The Saudi Aramco oil facility near al-Khurj area, just south of the capital Riyadh
London (AFP) - The attack on oil facilities in Saudi Arabia that brutally knocked out half of the kingdom's crude production fuelling a record surge in prices, highlights the vulnerabilities of the sector, experts said Wednesday.
"There are two principal things oil companies could take away, the first is that oil facilities are, by their very nature, vulnerable to attack, all sorts of attack," Anoush Ehteshami, professor for international relations at Durham University in the UK, told AFP.
"The second lesson is that regional governments and international powers are actually relatively powerless in their defence, in their responses and retaliation," the academic said.

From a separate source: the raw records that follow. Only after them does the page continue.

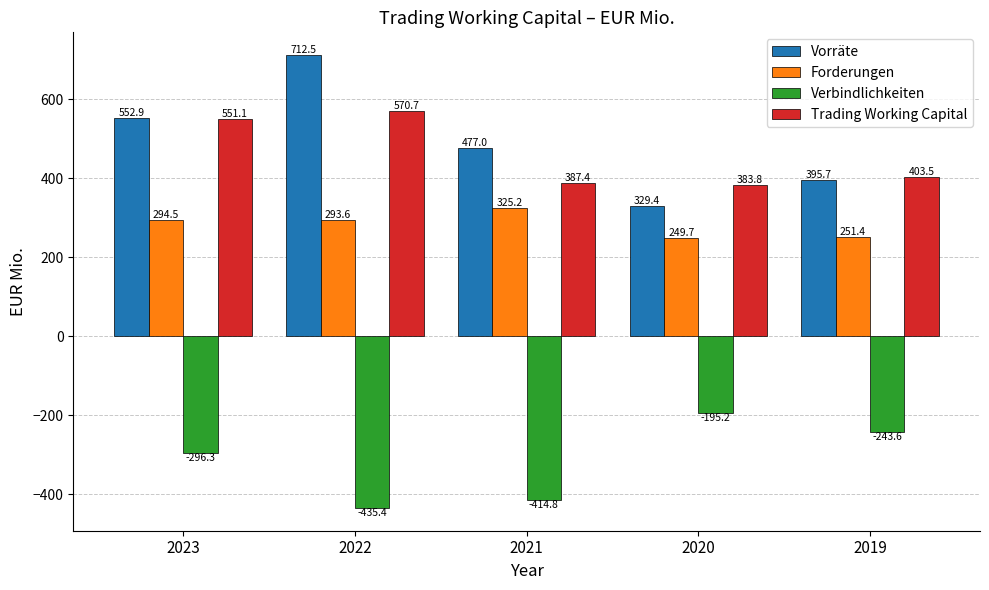

At 2019, list the series in order from largest to smallest.

Trading Working Capital, Vorräte, Forderungen, Verbindlichkeiten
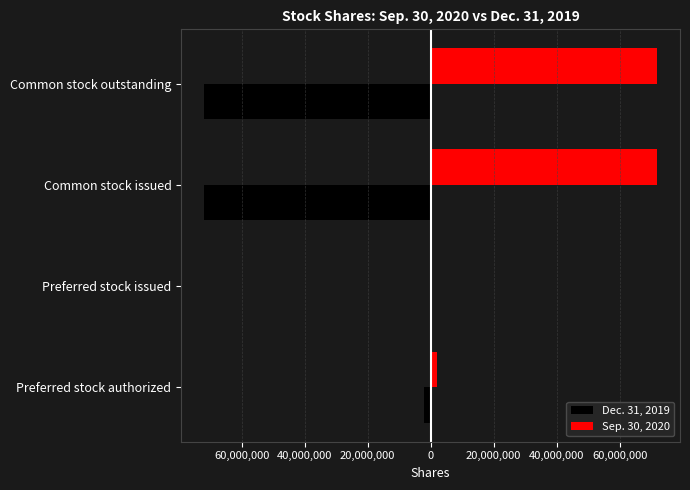

Reading left to right, list all the values displayed in this chart.

Dec. 31, 2019: -2000000	0	-72000261	-72000261
Sep. 30, 2020: 2000000	0	71906983	71906983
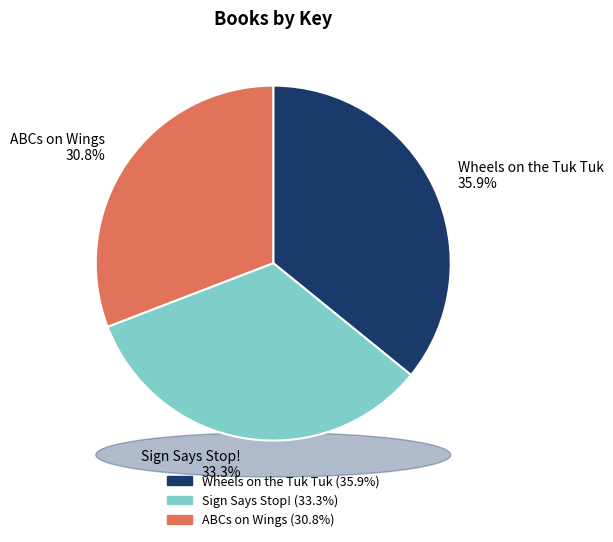

To the nearest percent, what portion does ABCs on Wings represent?

31%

Aware of risks to its oil facilities in a region regularly shaken by conflict, Saudi Arabia invests heavily in sophisticated defence and weapons systems, such as Patriot surface-to-air missiles made by US giant Raytheon.
But that was not enough to prevent the weekend attack, which Saudi Arabia on Wednesday said came from the "north" and were "unquestionably" sponsored by Iran.

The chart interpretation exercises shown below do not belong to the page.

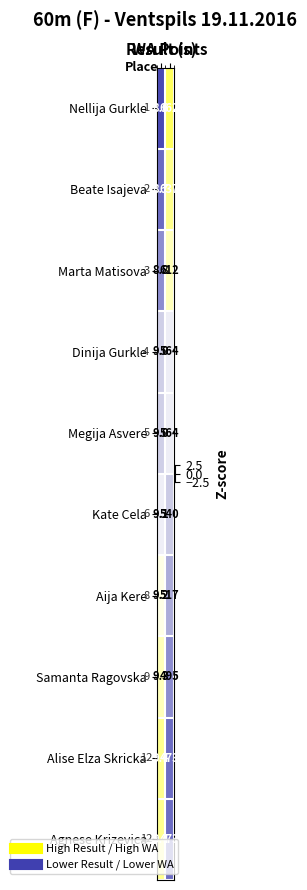

What is the sum of all Kate Cela values?

549.1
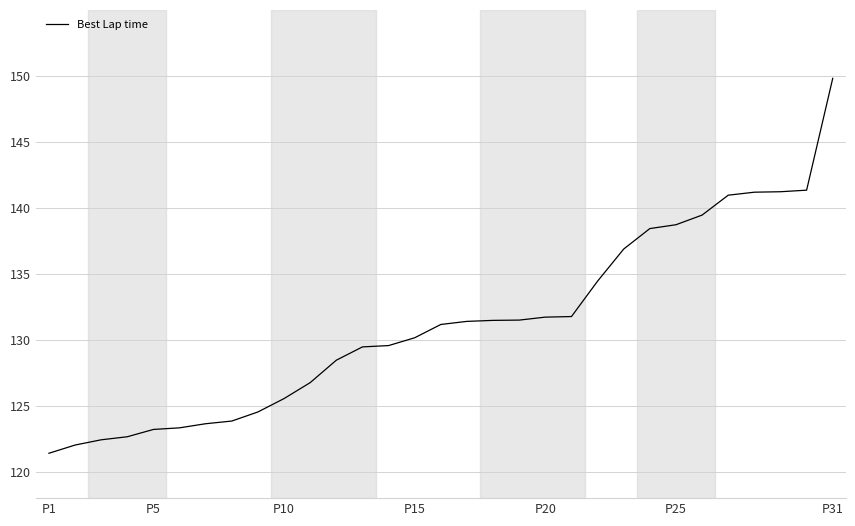

What is the maximum value shown in the chart?

149.8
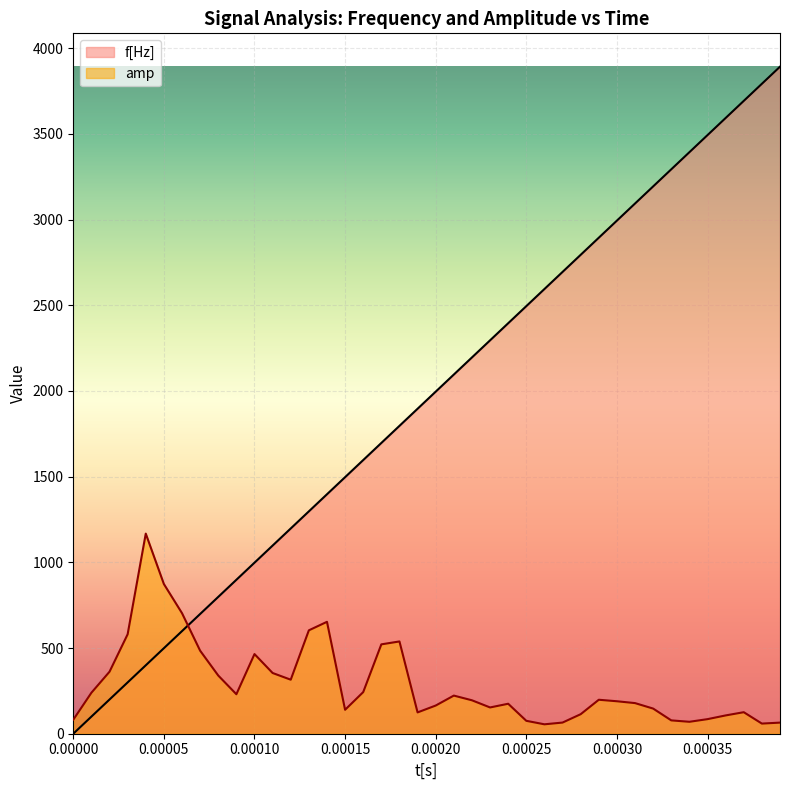

What is the difference between the second highest and minimum values in the amp series?

818.6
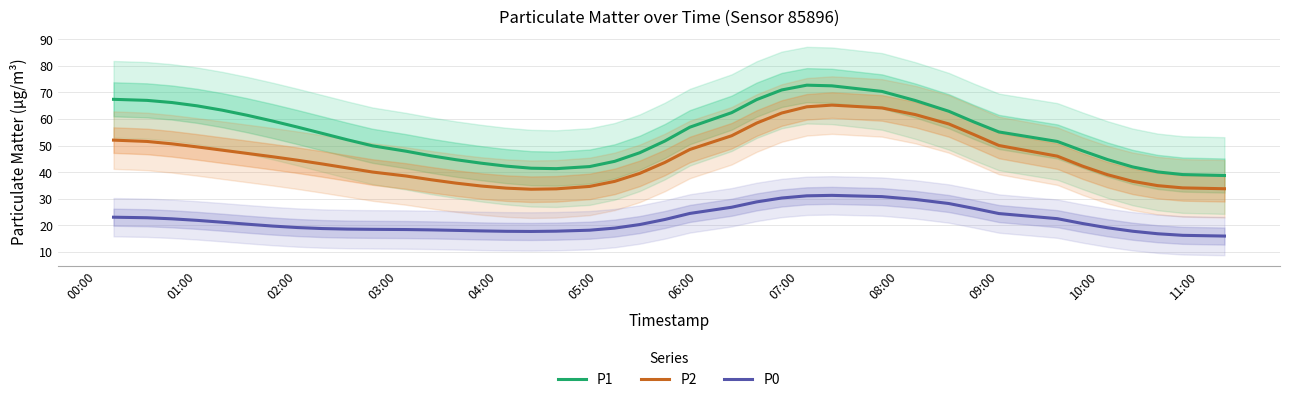

What is the lowest value of the P2 series?

33.6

The kingdom is still investigating where exactly the attack was launched from.
Saudi defence ministry spokesman Turki al-Maliki showed reporters pieces of what he said were cruise missiles and drones used in the strike, recovered from the site of Saturday's attack in the country's east.
Valerie Marcel, an energy expert at the Chatham House think tank, said the attack "does point to a need to review the preparedness and response of the Saudi missile defence".
- Cyber attacks -
Countries are also facing a growing risk of cyber attacks.

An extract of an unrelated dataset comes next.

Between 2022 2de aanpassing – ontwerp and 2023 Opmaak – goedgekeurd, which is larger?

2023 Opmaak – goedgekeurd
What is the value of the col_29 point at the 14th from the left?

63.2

"Today, all the great powers, and even smaller ones in the context of war, have put in place cyber-attack strategies," said Gerome Billois, a cybersecurity expert for consultancy firm Wavestone.
"And in all these offensive strategies, energy supply is present."
The weekend attack has called into question also the security of global oil stockpiles and in particular those held by Saudi Arabia, the world's biggest exporter of black gold.
"The reserves are safe," Durham University's Ehteshami insisted.
"It's the facilities which are less secure. It is the vulnerability of platforms, of processing, of extraction and of loading which are problematic," he said.
Saudi Arabia has said that its oil output would return to normal by the end of September, helping to steady crude futures markets.
But according to Marcel, the impact caused by the reduction in Saudi domestic supplies should not be underestimated.
"All spare capacity will be used and there will no fat left in the system," she said.
To cushion the market impact, US President Donald Trump on Sunday authorised the release of oil from US strategic reserves.
Looking ahead, BNP Paribas analyst Harry Tchilinguirian said the market "should raise the risk premium on oil prices, given the vulnerability of the Saudi supply chain and the possibility that an attack of the same type repeating itself".